Она дает краткий пересказ предполагаемых событий. Следующий том должен стать последним. Но еще в прошлом году ей пришлось изрядно помучиться с разбухшим материалом, и в итоге роман стал значительно длиннее, чем она предполагала. Судя по всему, в первоначальном плане Эрленду выпадала довольно неприглядная роль[327]. «Меня очень порадовала Ваша рецензия. Вы правы: никогда еще я не получала такого удовольствия от работы над книгой, не чувствовала такого понимания и симпатии по отношению к ее героям». Она собиралась отправить Эрленда на 1327–1328 годы королевским военачальником на Вардёйхюс, «потому что он больше не в состоянии выносить жизнь дома с женой. Кристин <…> стала до того набожной, что он просто не знает, куда деваться. Каждый год она рожает ему по сыну, а в остальном он с таким же успехом мог бы жить и в монастыре»[328]. Унсет планирует приурочить помилование Эрленда к королевскому собору 1337 года в Осло, и относительно этого момента ей не хватает исторических данных. Сохранилась ли переписка Бергенского епископа? Где можно выяснить, какому чиновнику по должности полагается взять Эрленда под стражу? Еще дело против Кристин — в чьем ведении оно состоит? Подробные вопросы занимают целых пять страниц, но в письме находится и место для похвалы книге Поске. Она всегда считала «глупым» толковать слова Сверре в том смысле, что «биркебейнеры просто подлизывались к церкви, будучи по большому счету к ней равнодушными». В целом Унсет весьма раздражают «попытки современных историков очистить средневекового человека от „суеверий“». Она добавляет еще, что получила огромное удовольствие от книги Поске «Христианство и средневековая поэзия», и заканчивает письмо извинениями за такое количество вопросов и подписью: «Преданная Вам Сигрид Унсет Сварстад».
Получив обстоятельный ответ по всем вопросам и массу конкретных советов, Унсет снова пишет Поске. На сей раз она даже смущена — ей не хватает некоторых деталей: «Как Вам, должно быть, надоели все мои воображаемые личности! Да и сама я, признаться, готова впасть в отчаяние от бесконечных сложностей, что они создают для себя и других. Когда же наступит тот счастливый день, когда я наконец положу Кристин в гроб в монастыре Рейнсклостер{44} и хор пропоет заупокойную по ее непутевой жизни?»[329]
Изучение истории стало частью жизни Сигрид Унсет еще с тех пор, когда она декламировала сестрам рыцарские баллады и писала первые рассказы для школьной газеты «Четырехлистник». При работе над «Кристин» она снова обращается к любимым народным балладам.
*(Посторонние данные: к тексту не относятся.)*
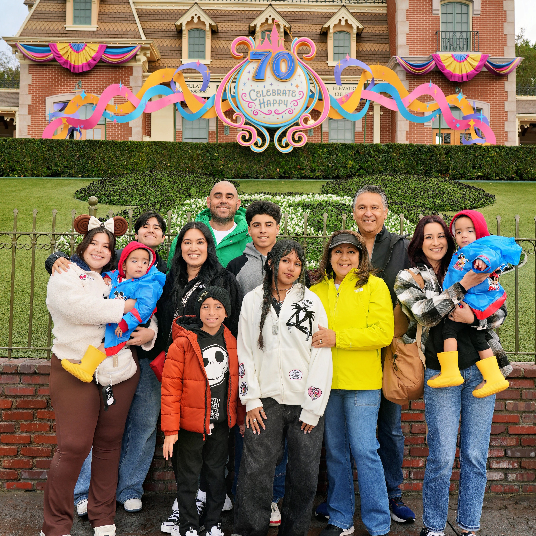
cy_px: 235
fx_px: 683
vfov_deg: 42.8
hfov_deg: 42.8
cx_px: 272
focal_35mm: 39
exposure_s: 1/125
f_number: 5.6
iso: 100
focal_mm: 29
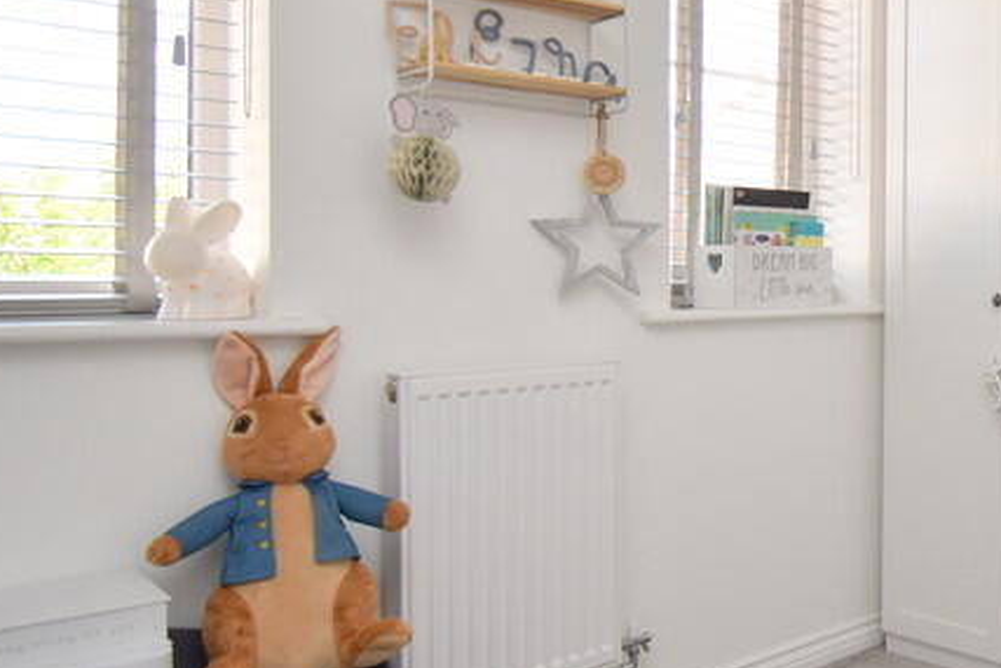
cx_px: 1015
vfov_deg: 36.9
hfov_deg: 44.6
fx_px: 1001
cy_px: 301
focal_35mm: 36
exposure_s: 1/200
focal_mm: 10
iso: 560
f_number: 5
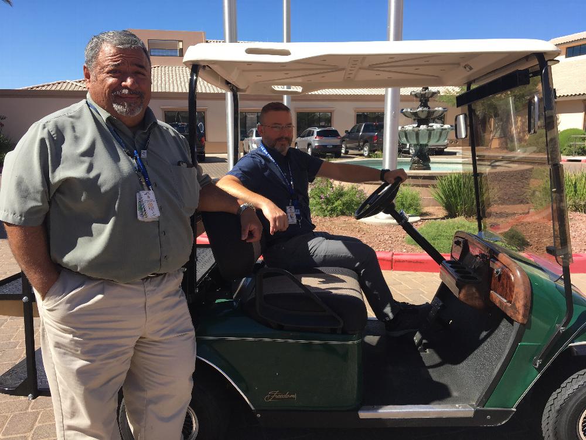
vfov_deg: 48.2
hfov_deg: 61.7
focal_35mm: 29
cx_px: 293
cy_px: 220
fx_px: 491
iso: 25
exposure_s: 1/905
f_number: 2.2
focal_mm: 4.15
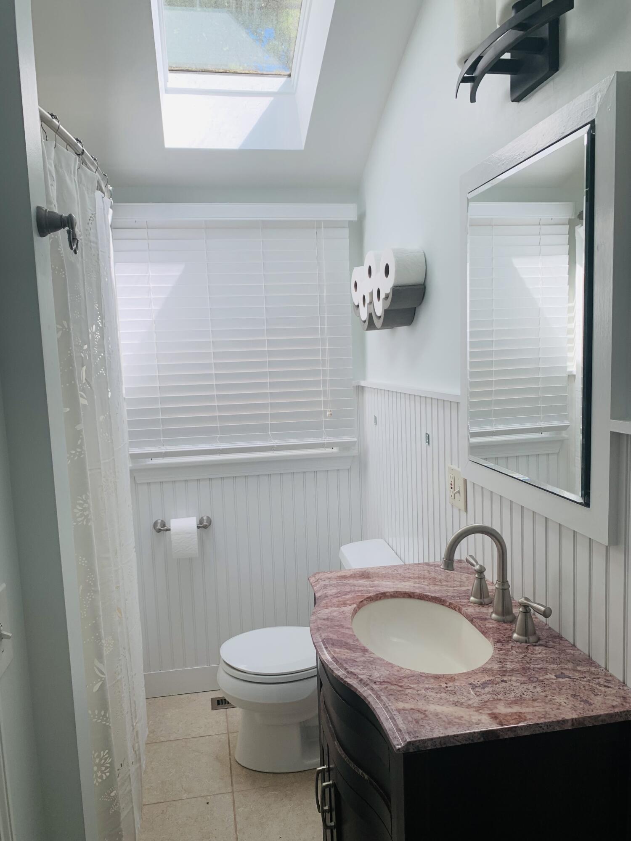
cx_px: 316
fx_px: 632
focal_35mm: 26
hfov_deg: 53.1
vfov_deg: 67.3
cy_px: 420
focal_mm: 4.25
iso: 25
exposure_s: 1/270
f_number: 1.8
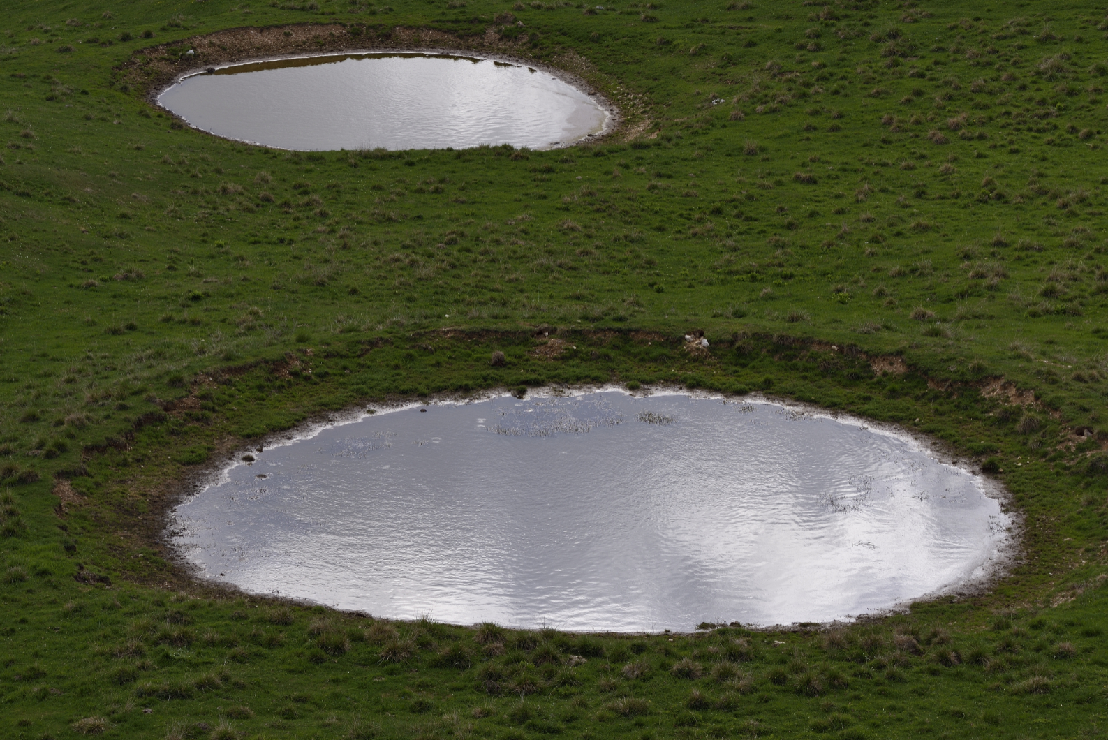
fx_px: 3880
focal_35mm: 126
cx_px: 582
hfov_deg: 16.3
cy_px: 291
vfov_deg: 10.9
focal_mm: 100
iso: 100
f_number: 7.1
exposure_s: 1/320
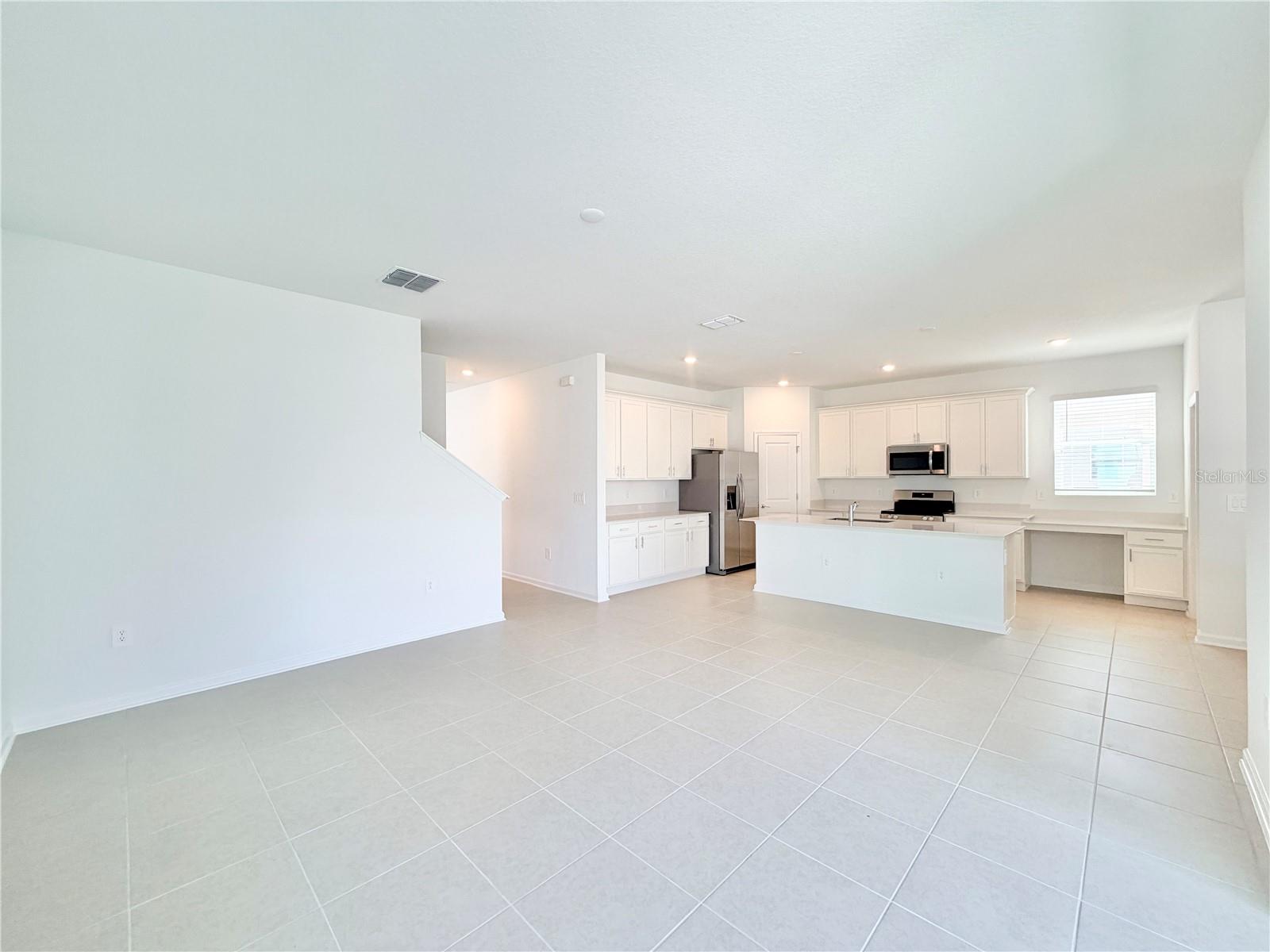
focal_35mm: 14
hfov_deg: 102.1
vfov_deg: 85.7
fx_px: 514
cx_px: 635
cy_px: 476
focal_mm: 2.22
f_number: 2.2
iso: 64
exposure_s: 1/120
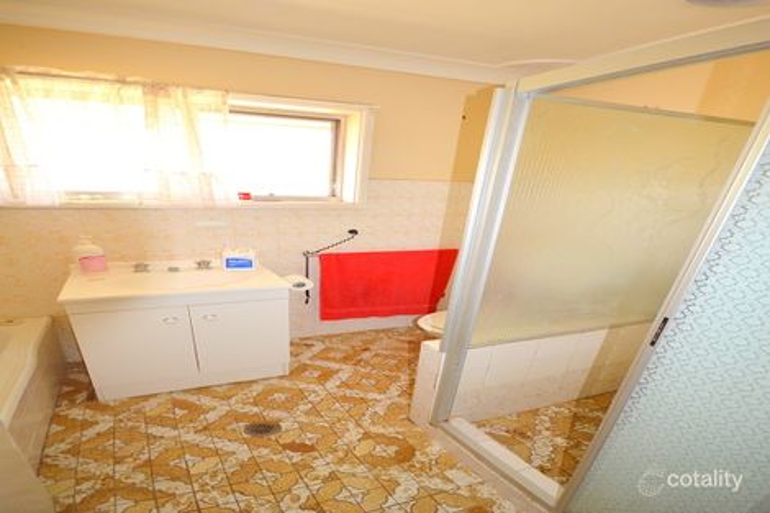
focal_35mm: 15
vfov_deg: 77.3
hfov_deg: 100.4
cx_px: 385
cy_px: 256
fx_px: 321
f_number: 4
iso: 400
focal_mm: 10
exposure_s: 1/60
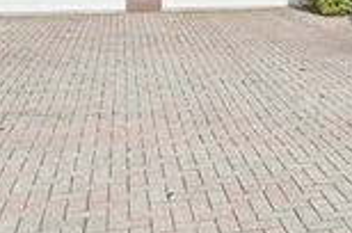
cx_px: 384
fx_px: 650
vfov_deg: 18.5
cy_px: -91
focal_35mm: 67
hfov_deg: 27.8
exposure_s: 1/2000
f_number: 7.1
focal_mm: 20.5
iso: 400
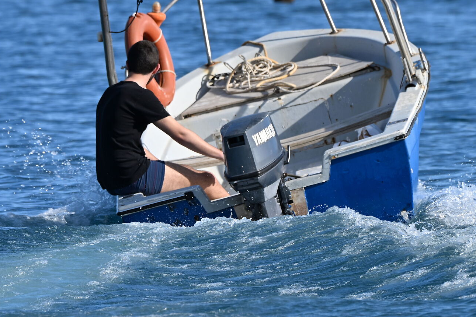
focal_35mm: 1134
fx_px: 14995
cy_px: 116
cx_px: 331
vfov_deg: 1.2
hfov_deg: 1.8
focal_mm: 610
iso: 250
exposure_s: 1/500
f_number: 8.5
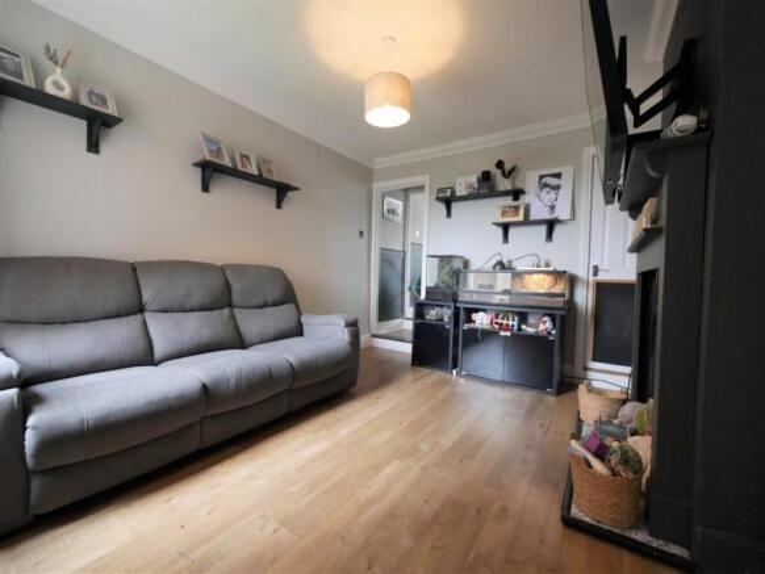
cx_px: 382
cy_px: 287
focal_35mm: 14
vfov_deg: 85.7
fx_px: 310
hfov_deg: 102.0
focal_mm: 7
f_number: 4
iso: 1250
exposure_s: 1/60
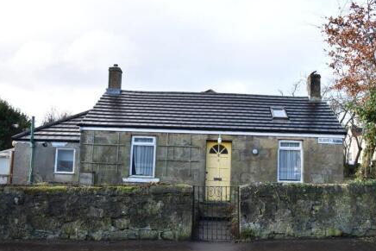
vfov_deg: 36.9
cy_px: 125
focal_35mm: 36
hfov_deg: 53.1
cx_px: 203
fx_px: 376
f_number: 5
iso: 100
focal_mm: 22
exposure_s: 1/80
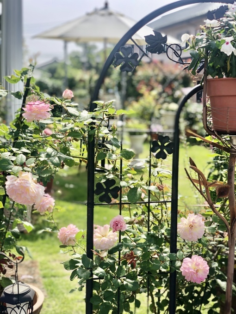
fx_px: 473
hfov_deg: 28.0
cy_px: 157
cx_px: 118
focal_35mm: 52
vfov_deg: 36.8
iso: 16
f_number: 2.4
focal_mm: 6
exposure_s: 1/412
В «Венце» Эрленд говорит Кристин: «Вы будете танцевать со мной сегодня вечером, Кристин?»{45} Эта чувственная фраза на самом деле является прямой аллюзией на ее любимые баллады, в которых речь чаще всего шла о соблазнении девушки. Среди них была и баллада о Малютке Кристин. Еще в 1901 году в письме Дее Сигрид упоминала балладу о Кристин и приводила цитату из своей «Книги Книг», сборника народных баллад Грундтвига: «Скажите мне, милая матушка, как же я могу забыть Малышку Кристин»[330]. В том же письме она объясняет подруге: «Таков эрос. Мощное желание, что, неудовлетворенное, делает жизнь невыносимой…» А когда мать Кристин Рагнфрид делится с мужем опасениями насчет того, что Кристин с Эрлендом не дождались свадьбы, Лавранс отвечает прямой ссылкой на баллады: «Э! Об этом люди сочиняют песни»[331]{46}. Лето, проведенное три года назад в Лаургорде, также помогло оживить в памяти старинные песни, которые они пели под гармонику Йосты. И хотя особого голоса у Сигрид не было, зато она единственная помнила все куплеты — будто учила их наизусть, — а подчас могла воспроизвести несколько версий одной и той же баллады.